● Task to complete: Rewrite every line of the listing below as a Markdown table with the columns "Row" and "Line," numbering each row and omitting blank lines. Leave the pictures out of the table.

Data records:
+++

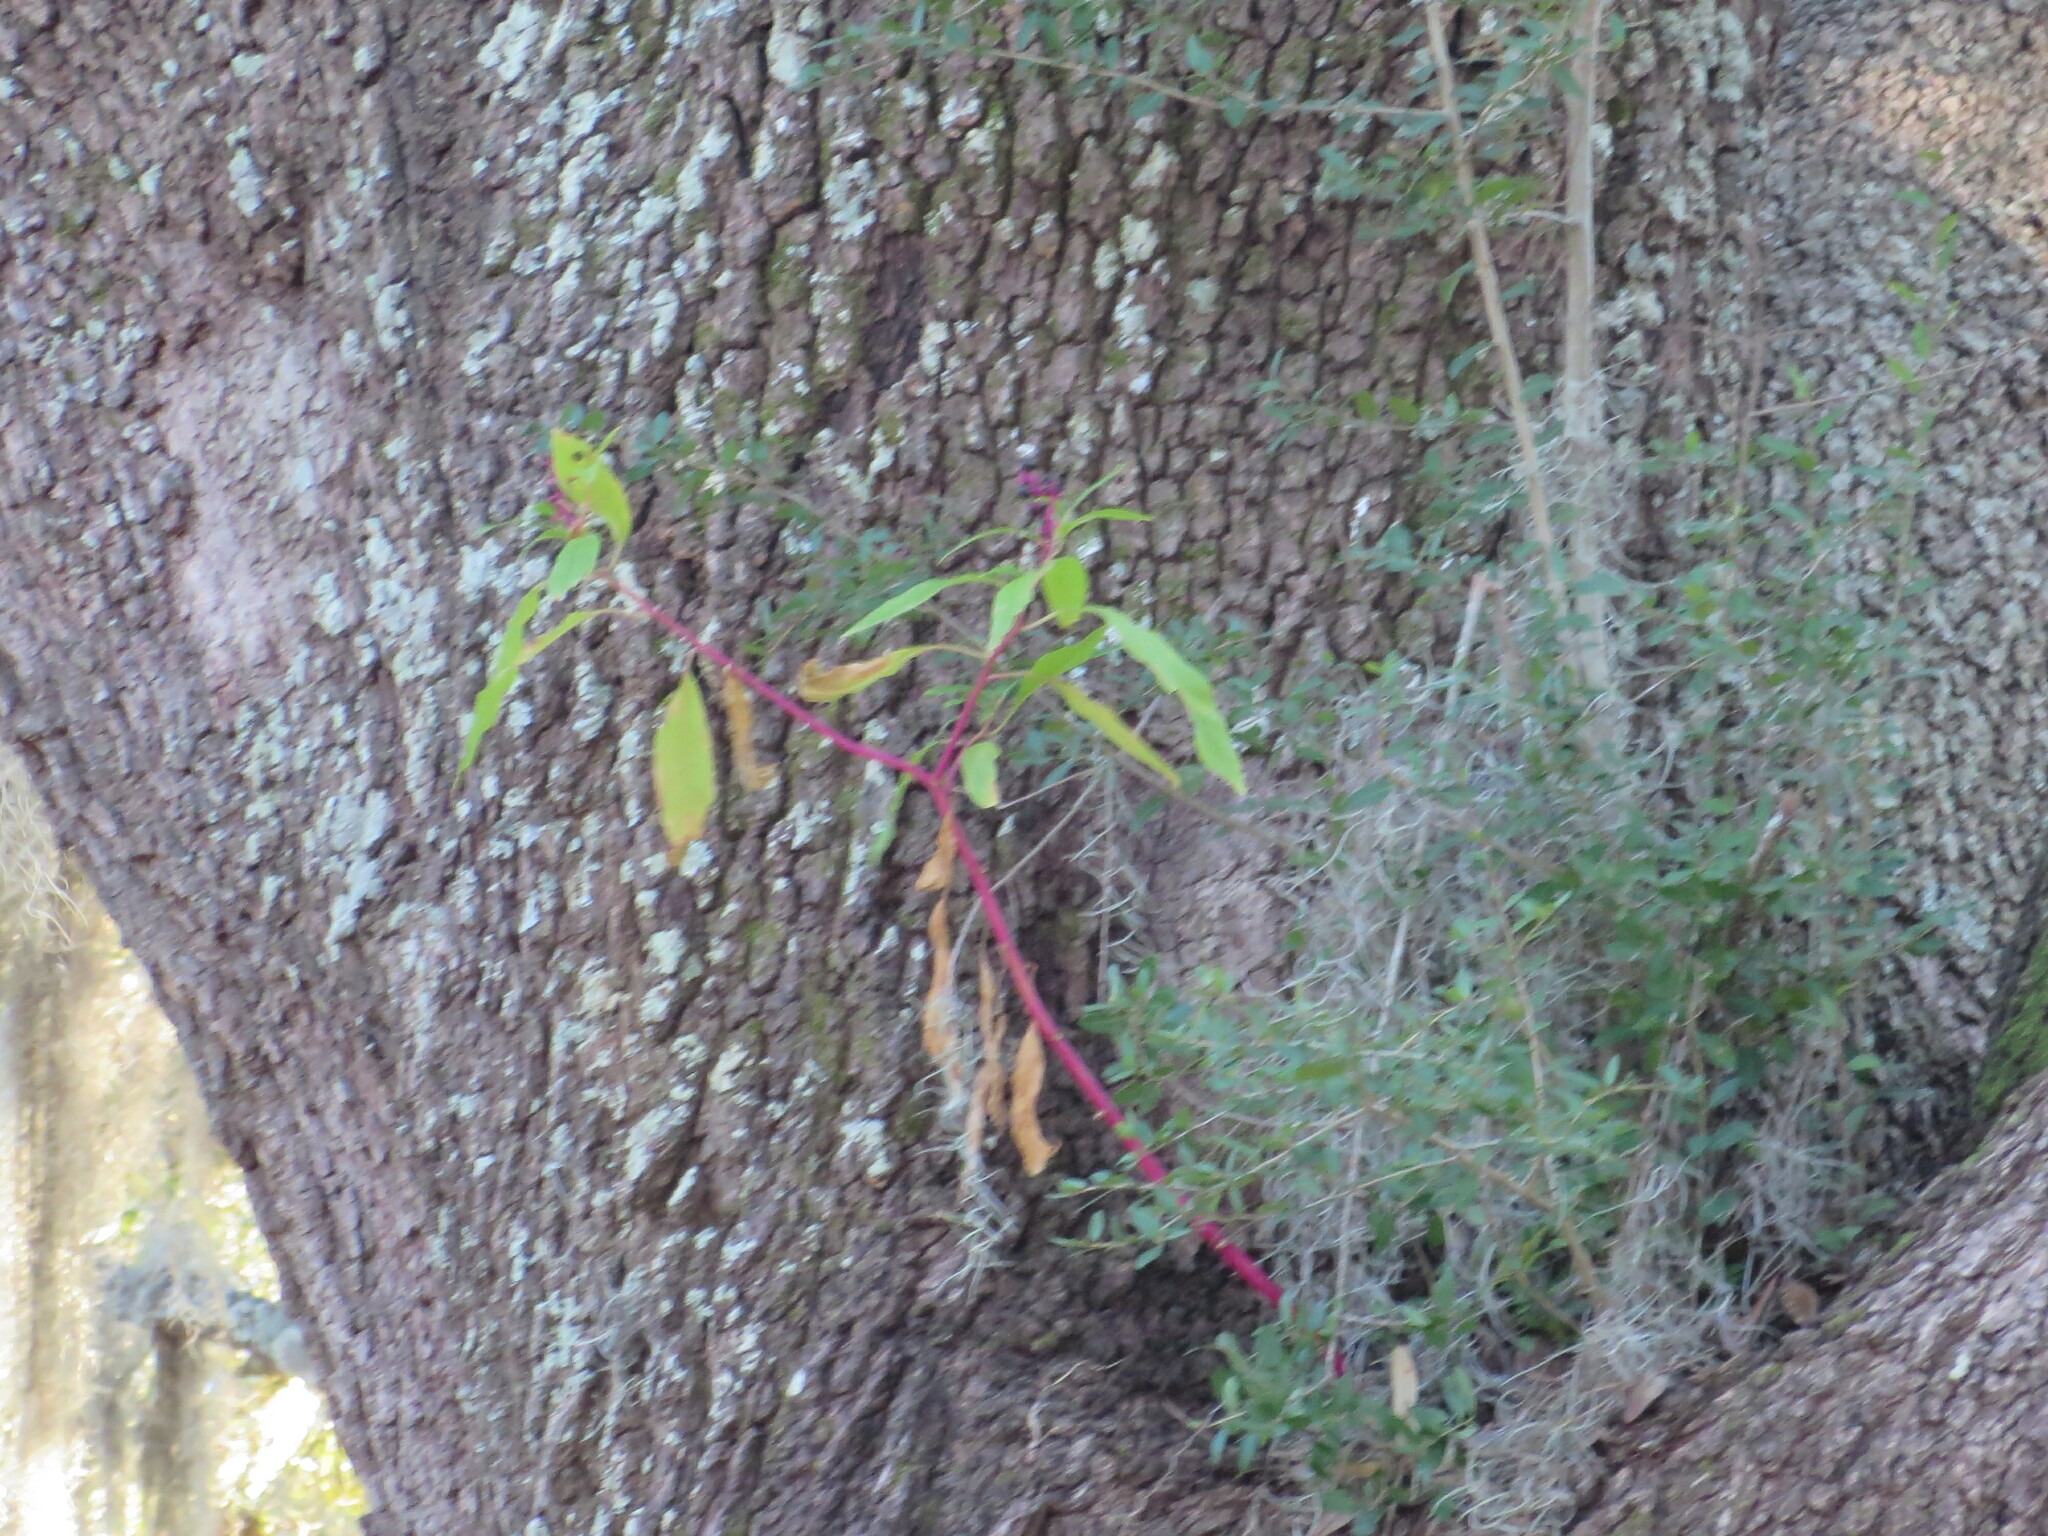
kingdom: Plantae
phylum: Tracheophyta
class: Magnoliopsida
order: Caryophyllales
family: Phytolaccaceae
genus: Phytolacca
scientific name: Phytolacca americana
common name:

+++

● Task output:
| Row | Line |
|---|---|
| 1 | kingdom: Plantae |
| 2 | phylum: Tracheophyta |
| 3 | class: Magnoliopsida |
| 4 | order: Caryophyllales |
| 5 | family: Phytolaccaceae |
| 6 | genus: Phytolacca |
| 7 | scientific name: Phytolacca americana |
| 8 | common name: |